Guatemalan archaeologist Francisco Estrada-Belli, a professor at Tulane University’s Anthropology Department, and his team, unearthed a piece of history in the northern province of Peten. According to Guatemalan officials, the archaeologist found an “extraordinary” frieze dating back to 590 A.D. while exploring a pyramid traced back to Mayan civilization.
The frieze, a high-relief stucco sculpture, measures 26 feet by 6 feet, and includes what appears to be the image of gods and godlike rulers wearing rich ornaments of feathers and jade sitting on the heads of monsters. Another description gives the location as being on one side of a staircase tomb inside the pyramid, built by the later rulers of the site.
The color of the frieze is still intact and displays red paint with details in blue, yellow, and green. The monsters may have been three men wearing bird headdresses and jade jewels seated cross-legged over the head of a mountain spirit. This depiction is likely to represent the crowning of a new ruler. Running at the base of the structure is an inscription composed of approximately 30 glyphs in a band displaying the names of the rulers.
Although the text was difficult to read, Alex Tokovinine, an epigraphist at Harvard University and contributor to the research project at Holmul, was able to decipher it. The text reveals the building was commissioned by Ajwosaj who was king of “Snake Kingdom” Naranjo, the neighboring city-state, and vassal of the powerful Kaanul dynasty. David Stuart, an expert in Mayan epigraphy at the University of Texas at Austin, confirms the text to be accurate, and he deems Tokovinine’s translation “excellent.”
Since Guatemalan government officials lay claim to the Mayan frieze found, Guatemalan President Otto Perez Molina presented the National Geographic Society with the Order of the Quetzal, Guatemala’s highest award. The National Geographic Society funded the excavation that led to the discovery.

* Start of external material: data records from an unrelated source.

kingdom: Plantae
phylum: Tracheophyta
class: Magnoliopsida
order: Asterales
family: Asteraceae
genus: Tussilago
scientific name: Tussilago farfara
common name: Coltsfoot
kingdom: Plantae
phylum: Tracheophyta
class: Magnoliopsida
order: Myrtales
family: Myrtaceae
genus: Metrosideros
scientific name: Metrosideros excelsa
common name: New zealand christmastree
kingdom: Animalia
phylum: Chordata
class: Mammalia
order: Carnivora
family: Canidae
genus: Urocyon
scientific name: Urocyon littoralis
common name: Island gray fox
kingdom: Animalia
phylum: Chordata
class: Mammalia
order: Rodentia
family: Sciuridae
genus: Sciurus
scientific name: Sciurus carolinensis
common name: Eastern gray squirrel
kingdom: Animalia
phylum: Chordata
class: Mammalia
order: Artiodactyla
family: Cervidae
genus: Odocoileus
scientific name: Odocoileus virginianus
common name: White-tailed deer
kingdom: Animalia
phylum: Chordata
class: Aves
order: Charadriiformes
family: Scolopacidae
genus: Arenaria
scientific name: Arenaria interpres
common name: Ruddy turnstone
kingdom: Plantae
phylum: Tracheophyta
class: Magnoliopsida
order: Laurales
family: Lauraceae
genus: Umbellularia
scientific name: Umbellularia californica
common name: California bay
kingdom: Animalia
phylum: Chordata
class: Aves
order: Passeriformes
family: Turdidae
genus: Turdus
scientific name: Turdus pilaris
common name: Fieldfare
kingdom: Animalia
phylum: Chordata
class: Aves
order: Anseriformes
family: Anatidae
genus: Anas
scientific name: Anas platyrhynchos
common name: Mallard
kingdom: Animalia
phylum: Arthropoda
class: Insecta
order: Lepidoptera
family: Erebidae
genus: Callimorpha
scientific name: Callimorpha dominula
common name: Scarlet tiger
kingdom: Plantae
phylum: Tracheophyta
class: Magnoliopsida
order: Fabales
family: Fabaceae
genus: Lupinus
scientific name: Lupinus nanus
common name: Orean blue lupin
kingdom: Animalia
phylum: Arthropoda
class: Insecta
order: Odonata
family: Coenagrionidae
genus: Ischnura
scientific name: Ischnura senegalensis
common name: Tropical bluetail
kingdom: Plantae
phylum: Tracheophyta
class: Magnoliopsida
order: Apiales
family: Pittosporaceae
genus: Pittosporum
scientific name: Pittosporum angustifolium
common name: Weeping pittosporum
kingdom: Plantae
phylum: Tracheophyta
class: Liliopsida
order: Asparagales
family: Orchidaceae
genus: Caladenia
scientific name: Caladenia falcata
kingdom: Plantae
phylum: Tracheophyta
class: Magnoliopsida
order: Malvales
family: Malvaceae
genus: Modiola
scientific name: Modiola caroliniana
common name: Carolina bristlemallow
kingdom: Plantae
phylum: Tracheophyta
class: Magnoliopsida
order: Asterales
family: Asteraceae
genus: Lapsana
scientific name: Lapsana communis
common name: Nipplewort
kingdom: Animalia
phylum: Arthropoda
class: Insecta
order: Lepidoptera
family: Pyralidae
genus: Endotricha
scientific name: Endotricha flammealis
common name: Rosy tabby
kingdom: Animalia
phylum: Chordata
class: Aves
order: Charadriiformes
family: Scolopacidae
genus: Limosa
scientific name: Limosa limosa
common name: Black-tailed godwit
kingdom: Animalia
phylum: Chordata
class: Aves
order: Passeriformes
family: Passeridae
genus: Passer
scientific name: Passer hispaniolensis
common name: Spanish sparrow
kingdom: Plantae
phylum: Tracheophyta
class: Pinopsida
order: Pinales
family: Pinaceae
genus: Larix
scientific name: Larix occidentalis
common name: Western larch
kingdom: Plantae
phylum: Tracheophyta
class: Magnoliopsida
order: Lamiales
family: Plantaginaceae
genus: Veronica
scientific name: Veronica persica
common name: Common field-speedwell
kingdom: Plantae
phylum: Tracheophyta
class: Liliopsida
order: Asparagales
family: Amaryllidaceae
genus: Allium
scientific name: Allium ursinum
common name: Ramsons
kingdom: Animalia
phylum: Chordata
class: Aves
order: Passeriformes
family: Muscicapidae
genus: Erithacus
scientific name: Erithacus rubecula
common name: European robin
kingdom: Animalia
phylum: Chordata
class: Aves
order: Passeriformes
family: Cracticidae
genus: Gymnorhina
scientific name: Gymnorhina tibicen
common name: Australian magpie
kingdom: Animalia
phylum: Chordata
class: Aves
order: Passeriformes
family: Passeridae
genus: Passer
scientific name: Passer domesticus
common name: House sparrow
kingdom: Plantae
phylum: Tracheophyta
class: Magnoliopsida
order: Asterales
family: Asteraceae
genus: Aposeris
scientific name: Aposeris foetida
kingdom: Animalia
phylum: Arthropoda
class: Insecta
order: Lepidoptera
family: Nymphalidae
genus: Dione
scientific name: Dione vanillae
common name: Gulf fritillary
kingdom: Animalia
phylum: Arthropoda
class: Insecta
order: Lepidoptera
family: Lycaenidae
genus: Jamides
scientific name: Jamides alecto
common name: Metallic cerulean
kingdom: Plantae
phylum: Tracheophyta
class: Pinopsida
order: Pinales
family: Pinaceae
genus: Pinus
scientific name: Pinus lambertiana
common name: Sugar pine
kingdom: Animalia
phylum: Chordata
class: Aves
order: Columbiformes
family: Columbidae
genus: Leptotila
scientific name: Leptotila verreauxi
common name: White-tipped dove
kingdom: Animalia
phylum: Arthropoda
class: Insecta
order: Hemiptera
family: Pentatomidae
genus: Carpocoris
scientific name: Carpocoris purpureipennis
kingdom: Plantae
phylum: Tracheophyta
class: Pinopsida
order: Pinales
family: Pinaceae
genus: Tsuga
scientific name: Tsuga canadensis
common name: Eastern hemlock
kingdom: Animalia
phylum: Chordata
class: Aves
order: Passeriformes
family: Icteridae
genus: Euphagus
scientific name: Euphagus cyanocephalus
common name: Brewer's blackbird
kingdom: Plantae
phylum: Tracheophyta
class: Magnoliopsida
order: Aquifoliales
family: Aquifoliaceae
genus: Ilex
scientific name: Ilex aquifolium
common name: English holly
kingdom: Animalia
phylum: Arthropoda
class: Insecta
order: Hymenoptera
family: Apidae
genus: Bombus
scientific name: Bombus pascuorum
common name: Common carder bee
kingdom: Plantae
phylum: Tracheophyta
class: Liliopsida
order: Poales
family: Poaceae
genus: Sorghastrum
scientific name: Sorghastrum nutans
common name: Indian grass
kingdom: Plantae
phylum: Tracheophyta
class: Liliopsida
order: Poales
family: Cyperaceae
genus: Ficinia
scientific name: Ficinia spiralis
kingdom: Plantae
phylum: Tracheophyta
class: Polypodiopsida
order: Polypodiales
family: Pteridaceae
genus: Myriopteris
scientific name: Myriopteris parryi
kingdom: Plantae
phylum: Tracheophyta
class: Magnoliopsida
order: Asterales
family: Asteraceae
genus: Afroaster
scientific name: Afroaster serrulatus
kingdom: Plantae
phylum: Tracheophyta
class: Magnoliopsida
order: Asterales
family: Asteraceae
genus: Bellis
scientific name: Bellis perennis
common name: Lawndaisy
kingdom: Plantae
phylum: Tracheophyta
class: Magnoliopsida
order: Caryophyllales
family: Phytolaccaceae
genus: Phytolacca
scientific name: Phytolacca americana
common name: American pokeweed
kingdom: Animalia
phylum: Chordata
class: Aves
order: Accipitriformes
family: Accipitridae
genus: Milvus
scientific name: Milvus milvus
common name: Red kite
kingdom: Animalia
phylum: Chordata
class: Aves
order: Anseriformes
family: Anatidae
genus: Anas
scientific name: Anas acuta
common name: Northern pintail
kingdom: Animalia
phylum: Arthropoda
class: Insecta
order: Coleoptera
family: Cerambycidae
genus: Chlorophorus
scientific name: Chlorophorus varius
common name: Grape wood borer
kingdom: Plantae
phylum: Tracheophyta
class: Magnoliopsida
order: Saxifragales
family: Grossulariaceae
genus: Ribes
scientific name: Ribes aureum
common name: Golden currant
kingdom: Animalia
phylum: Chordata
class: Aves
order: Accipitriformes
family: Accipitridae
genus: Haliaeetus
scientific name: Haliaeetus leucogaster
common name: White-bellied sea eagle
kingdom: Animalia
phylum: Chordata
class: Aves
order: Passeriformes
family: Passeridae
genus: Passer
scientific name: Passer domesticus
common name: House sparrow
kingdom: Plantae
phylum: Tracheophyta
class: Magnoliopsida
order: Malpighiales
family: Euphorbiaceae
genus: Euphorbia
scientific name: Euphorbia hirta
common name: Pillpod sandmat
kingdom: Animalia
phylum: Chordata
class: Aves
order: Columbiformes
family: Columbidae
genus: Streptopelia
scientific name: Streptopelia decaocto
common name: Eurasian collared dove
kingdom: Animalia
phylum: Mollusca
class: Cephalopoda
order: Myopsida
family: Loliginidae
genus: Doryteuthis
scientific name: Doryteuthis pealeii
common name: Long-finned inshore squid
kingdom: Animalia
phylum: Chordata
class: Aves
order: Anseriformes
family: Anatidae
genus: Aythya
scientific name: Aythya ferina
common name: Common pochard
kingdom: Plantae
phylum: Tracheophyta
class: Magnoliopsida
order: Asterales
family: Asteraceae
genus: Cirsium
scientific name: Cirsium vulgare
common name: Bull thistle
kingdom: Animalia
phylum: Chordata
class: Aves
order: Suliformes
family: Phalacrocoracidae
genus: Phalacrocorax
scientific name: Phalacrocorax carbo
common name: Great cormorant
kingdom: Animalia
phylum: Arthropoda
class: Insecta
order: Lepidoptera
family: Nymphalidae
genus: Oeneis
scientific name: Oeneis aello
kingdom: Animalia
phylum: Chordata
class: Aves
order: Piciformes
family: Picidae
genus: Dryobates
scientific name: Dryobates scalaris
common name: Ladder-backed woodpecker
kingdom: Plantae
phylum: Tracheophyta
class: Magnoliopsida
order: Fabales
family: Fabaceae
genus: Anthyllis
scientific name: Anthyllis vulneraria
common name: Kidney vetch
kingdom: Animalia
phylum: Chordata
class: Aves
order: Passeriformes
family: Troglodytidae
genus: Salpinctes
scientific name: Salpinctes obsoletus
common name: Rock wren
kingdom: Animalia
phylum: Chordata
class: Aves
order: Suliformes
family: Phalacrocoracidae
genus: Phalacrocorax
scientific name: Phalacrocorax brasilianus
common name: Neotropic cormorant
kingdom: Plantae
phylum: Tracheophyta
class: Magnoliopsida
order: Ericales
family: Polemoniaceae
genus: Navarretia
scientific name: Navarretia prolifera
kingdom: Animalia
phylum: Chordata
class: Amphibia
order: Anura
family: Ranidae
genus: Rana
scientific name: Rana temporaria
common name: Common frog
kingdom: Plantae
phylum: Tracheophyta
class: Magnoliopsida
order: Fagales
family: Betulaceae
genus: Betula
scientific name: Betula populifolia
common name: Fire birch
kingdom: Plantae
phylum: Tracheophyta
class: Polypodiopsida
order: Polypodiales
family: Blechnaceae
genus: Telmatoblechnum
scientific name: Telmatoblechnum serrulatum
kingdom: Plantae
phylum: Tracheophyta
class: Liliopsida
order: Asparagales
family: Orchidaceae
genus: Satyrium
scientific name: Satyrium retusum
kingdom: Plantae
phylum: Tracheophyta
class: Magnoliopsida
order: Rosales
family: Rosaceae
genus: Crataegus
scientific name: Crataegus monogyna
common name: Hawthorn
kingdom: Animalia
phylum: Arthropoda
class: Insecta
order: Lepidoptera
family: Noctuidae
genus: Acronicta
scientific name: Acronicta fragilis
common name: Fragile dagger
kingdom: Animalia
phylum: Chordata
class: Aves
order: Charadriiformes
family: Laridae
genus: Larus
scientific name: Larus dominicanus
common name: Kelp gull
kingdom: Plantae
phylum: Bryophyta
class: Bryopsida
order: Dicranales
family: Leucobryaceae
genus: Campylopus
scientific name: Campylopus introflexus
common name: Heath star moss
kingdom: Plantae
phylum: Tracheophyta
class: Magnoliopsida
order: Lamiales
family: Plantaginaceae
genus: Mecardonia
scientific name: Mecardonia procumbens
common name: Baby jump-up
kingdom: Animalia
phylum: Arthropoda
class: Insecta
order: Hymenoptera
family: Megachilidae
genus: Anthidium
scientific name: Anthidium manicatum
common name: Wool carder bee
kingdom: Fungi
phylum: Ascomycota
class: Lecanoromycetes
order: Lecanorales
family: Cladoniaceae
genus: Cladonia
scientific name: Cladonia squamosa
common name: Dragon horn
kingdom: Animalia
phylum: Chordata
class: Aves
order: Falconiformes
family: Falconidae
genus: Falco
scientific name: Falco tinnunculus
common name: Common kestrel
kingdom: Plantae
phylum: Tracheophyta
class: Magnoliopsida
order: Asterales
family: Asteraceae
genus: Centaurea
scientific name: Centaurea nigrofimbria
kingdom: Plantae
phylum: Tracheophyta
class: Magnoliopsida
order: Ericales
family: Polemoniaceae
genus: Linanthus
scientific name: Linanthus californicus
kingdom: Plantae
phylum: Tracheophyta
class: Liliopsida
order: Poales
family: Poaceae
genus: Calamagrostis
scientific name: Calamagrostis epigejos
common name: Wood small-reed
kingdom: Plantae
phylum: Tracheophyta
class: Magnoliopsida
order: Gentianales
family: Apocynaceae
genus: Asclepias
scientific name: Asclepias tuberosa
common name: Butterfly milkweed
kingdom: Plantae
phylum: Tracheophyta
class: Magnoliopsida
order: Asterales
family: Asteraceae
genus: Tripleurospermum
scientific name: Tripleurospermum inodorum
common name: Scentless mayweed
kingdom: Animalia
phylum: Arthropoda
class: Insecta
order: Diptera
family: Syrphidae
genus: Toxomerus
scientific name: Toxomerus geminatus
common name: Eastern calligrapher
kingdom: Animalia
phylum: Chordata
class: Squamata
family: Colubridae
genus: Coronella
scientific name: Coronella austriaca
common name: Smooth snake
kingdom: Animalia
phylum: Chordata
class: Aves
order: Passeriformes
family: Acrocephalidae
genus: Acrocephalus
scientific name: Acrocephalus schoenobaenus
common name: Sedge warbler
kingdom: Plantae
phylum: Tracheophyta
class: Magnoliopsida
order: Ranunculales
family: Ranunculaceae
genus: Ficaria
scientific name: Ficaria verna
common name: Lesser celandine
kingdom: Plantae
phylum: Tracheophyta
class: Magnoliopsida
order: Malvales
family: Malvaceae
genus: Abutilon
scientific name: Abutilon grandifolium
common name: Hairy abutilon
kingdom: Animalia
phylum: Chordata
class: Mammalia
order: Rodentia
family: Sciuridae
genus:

Smaller—no less astonishing—news reveals that 40 miles west of the Mayan frieze’s discovery site, archaeologists found an inscribed standing stone, or stela, from the year 564. The stela describes the installation of a new king at that site, as well, which happened to be a crowning overseen by a female ruler from the Snake Kingdom. Olivia Navarro-Farr, archaeologist and member of the discovery team, suggests both of the findings show “the noose of power constricting around Tikal in the 6th Century.”
Further excavation reveals a tomb, dug into a stairway. Inside was the skeleton of a man whose front teeth were drilled and filled with jade beads surrounded by pots depicting the nine gods of the Maya underworld and other icons. “He was certainly a member of the ruling class,” Estrada-Belli affirms. Ironic details of the discovery were revealed by Estrada-Belli who told Guatemalan government officials that they were led to the startling find when he and his crew followed a trench that was originally excavated by would-be looters who dug in the wrong direction.